▸ Request:
Convert the records, from the start through the line containing "Đối với đơn hàng hoàn về, mã QR thường bị mờ", into a JSON list of strings with one string per line, leaving out blank lines.

▸ Extracted material:
============
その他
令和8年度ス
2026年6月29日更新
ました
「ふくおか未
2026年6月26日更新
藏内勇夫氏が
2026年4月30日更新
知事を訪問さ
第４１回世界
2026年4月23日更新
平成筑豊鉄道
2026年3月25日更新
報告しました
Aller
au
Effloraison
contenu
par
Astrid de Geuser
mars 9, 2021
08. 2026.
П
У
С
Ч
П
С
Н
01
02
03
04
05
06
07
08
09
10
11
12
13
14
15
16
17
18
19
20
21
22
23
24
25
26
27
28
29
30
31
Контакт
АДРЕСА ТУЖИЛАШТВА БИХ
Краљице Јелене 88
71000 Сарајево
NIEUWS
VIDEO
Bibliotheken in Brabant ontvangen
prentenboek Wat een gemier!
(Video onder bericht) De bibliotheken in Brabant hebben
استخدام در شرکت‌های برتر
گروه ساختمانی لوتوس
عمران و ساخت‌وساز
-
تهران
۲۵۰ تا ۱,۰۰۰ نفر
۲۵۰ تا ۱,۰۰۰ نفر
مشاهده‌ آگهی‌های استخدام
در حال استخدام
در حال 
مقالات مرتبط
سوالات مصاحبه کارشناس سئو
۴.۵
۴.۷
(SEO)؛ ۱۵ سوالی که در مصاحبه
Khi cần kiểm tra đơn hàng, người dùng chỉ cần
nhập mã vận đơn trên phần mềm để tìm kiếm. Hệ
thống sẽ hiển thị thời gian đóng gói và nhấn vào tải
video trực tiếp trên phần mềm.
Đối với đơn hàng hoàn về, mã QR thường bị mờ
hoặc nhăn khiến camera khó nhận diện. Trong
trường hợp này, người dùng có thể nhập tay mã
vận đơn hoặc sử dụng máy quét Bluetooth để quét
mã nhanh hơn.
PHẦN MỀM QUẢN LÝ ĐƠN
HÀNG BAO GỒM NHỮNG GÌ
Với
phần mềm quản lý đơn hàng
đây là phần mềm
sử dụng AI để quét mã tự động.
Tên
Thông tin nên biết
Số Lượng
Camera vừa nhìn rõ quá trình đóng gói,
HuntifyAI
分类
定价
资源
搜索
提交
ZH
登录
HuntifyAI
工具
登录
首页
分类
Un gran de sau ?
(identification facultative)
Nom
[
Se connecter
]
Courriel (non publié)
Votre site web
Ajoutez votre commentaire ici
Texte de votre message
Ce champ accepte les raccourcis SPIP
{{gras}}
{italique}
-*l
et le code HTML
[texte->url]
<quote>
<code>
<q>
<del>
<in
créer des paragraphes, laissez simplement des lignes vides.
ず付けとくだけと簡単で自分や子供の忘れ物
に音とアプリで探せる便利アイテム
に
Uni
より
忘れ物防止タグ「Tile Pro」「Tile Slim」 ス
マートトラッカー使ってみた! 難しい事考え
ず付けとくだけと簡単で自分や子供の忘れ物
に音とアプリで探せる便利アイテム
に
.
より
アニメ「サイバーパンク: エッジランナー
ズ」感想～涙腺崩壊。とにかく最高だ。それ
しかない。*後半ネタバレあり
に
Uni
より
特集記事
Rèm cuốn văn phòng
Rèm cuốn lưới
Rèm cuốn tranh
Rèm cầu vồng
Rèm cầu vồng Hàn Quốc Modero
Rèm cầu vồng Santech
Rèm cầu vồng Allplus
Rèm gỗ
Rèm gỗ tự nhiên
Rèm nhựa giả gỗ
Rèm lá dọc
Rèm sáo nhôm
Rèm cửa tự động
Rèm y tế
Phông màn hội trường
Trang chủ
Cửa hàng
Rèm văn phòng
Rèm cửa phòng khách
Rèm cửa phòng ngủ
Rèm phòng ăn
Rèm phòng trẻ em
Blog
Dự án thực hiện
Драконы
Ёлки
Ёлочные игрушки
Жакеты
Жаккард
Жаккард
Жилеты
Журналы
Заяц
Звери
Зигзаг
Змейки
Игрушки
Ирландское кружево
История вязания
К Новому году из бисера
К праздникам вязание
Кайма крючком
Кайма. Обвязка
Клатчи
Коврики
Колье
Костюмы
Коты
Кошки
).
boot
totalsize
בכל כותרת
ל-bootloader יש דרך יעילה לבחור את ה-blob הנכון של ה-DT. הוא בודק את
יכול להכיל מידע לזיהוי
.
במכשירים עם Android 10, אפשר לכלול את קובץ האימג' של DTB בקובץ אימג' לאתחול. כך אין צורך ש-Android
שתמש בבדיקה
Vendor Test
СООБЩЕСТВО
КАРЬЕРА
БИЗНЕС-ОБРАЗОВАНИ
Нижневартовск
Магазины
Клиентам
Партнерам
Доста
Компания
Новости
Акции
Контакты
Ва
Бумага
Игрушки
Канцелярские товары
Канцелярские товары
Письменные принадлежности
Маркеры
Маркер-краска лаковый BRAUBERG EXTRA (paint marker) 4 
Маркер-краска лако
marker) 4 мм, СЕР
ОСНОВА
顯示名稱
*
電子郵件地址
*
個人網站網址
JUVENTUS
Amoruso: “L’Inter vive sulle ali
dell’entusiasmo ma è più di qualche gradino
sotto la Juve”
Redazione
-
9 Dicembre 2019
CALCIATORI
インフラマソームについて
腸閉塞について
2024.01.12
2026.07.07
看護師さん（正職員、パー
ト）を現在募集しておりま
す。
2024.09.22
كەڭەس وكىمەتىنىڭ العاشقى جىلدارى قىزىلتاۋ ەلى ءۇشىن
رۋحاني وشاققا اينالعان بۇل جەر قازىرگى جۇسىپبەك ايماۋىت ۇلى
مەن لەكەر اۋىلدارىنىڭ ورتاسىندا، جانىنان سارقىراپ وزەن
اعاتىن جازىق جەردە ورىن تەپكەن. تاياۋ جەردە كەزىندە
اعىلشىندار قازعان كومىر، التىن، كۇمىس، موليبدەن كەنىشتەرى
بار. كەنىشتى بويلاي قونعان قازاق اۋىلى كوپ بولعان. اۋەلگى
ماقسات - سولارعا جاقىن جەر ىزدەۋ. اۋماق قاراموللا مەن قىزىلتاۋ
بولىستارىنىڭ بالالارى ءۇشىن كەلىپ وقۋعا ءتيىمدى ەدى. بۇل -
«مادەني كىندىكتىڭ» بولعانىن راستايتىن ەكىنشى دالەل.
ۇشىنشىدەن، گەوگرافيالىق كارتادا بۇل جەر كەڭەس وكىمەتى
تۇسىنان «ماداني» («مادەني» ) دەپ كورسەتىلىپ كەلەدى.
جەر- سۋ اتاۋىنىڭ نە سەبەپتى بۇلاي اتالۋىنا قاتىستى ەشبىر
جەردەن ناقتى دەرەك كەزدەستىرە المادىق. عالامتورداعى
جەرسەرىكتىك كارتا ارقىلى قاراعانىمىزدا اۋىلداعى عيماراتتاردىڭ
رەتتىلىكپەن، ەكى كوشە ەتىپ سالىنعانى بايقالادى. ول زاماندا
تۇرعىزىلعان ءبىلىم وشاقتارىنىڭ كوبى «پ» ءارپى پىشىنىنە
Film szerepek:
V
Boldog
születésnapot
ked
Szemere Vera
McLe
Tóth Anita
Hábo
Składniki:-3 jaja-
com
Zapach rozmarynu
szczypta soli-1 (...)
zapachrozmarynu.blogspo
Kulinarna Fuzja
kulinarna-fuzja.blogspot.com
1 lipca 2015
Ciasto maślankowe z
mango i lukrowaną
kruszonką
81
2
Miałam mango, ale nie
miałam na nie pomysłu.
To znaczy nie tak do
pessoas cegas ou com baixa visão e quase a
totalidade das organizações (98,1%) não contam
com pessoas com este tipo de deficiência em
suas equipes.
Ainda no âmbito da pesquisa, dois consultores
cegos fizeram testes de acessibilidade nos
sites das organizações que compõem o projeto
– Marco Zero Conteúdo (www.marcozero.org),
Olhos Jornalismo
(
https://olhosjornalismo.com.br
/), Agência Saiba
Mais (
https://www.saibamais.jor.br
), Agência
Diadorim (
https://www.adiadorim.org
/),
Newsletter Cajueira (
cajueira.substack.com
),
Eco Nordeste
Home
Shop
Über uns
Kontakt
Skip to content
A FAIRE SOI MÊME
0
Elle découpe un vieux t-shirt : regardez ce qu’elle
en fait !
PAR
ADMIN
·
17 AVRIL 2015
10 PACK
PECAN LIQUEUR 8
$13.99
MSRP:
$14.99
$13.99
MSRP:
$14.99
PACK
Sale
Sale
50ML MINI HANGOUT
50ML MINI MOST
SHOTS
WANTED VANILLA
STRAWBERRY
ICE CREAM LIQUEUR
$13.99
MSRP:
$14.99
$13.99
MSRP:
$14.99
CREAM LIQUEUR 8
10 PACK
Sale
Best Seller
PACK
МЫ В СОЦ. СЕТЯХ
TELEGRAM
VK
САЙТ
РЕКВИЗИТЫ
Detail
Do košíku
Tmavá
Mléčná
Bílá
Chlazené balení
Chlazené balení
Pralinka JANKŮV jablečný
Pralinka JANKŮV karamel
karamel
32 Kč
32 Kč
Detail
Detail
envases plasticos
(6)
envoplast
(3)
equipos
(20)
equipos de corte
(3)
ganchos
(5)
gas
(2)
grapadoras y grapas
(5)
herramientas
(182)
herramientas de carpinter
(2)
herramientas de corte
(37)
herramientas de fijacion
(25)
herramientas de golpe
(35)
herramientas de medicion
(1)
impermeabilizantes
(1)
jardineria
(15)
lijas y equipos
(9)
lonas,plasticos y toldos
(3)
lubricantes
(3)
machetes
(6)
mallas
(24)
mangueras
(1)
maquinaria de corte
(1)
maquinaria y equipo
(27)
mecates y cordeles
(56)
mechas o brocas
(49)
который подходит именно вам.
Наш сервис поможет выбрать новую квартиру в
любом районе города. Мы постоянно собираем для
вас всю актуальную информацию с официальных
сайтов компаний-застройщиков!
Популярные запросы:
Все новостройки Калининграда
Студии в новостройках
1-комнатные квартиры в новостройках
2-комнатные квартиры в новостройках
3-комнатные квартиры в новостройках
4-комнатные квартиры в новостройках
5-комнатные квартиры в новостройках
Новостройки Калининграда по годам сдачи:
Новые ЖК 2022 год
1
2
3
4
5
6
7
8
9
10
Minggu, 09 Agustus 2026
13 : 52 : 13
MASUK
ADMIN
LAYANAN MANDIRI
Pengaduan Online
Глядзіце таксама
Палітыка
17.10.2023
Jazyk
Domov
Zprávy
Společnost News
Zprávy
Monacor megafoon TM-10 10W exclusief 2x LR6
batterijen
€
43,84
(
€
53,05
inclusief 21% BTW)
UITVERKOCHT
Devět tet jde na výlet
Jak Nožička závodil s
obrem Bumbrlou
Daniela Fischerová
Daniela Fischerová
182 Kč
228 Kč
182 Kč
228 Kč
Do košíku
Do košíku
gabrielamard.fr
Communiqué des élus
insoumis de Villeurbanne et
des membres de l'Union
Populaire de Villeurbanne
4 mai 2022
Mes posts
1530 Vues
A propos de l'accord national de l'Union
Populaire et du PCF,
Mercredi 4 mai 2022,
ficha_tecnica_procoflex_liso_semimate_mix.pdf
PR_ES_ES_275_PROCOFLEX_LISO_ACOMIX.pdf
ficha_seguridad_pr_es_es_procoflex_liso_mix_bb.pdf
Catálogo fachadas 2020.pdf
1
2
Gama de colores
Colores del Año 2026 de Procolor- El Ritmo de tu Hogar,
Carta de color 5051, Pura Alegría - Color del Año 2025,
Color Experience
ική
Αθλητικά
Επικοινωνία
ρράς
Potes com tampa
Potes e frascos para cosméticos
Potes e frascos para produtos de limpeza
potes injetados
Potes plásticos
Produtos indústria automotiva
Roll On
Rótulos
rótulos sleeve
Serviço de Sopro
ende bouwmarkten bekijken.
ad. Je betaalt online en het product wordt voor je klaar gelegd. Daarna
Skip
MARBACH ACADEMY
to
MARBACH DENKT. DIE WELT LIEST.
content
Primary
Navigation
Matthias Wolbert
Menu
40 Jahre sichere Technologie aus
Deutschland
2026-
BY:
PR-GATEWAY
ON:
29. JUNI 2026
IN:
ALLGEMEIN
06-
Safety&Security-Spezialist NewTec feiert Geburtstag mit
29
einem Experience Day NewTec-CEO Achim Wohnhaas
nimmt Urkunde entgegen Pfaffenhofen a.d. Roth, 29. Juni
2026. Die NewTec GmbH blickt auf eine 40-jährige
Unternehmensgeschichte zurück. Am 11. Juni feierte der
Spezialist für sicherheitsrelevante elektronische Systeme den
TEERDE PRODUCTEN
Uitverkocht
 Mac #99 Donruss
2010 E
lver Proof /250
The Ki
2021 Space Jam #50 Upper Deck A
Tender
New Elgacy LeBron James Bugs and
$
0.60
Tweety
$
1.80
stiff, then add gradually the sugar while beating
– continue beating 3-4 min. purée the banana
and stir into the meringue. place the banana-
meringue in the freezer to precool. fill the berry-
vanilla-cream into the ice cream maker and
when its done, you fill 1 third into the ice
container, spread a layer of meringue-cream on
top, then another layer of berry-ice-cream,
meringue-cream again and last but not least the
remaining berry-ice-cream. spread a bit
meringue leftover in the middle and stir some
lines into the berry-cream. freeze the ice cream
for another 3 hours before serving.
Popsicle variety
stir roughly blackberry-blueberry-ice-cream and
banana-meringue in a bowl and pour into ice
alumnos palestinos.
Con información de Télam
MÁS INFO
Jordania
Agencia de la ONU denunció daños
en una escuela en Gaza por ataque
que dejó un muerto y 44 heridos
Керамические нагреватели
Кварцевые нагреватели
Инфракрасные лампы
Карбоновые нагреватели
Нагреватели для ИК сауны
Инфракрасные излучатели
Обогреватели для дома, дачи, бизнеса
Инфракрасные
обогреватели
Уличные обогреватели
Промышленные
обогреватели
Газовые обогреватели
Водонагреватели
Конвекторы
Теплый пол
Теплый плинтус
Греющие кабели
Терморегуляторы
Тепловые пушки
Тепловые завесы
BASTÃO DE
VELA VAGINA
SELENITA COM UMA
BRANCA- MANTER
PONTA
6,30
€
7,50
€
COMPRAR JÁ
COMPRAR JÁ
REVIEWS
============
▸ Answer section:
[
  "その他",
  "令和8年度ス",
  "2026年6月29日更新",
  "ました",
  "「ふくおか未",
  "2026年6月26日更新",
  "藏内勇夫氏が",
  "2026年4月30日更新",
  "知事を訪問さ",
  "第４１回世界",
  "2026年4月23日更新",
  "平成筑豊鉄道",
  "2026年3月25日更新",
  "報告しました",
  "Aller",
  "au",
  "Effloraison",
  "contenu",
  "par",
  "Astrid de Geuser",
  "mars 9, 2021",
  "08. 2026.",
  "П",
  "У",
  "С",
  "Ч",
  "П",
  "С",
  "Н",
  "01",
  "02",
  "03",
  "04",
  "05",
  "06",
  "07",
  "08",
  "09",
  "10",
  "11",
  "12",
  "13",
  "14",
  "15",
  "16",
  "17",
  "18",
  "19",
  "20",
  "21",
  "22",
  "23",
  "24",
  "25",
  "26",
  "27",
  "28",
  "29",
  "30",
  "31",
  "Контакт",
  "АДРЕСА ТУЖИЛАШТВА БИХ",
  "Краљице Јелене 88",
  "71000 Сарајево",
  "NIEUWS",
  "VIDEO",
  "Bibliotheken in Brabant ontvangen",
  "prentenboek Wat een gemier!",
  "(Video onder bericht) De bibliotheken in Brabant hebben",
  "استخدام در شرکت‌های برتر",
  "گروه ساختمانی لوتوس",
  "عمران و ساخت‌وساز",
  "-",
  "تهران",
  "۲۵۰ تا ۱,۰۰۰ نفر",
  "۲۵۰ تا ۱,۰۰۰ نفر",
  "مشاهده‌ آگهی‌های استخدام",
  "در حال استخدام",
  "در حال ",
  "مقالات مرتبط",
  "سوالات مصاحبه کارشناس سئو",
  "۴.۵",
  "۴.۷",
  "(SEO)؛ ۱۵ سوالی که در مصاحبه",
  "Khi cần kiểm tra đơn hàng, người dùng chỉ cần",
  "nhập mã vận đơn trên phần mềm để tìm kiếm. Hệ",
  "thống sẽ hiển thị thời gian đóng gói và nhấn vào tải",
  "video trực tiếp trên phần mềm.",
  "Đối với đơn hàng hoàn về, mã QR thường bị mờ"
]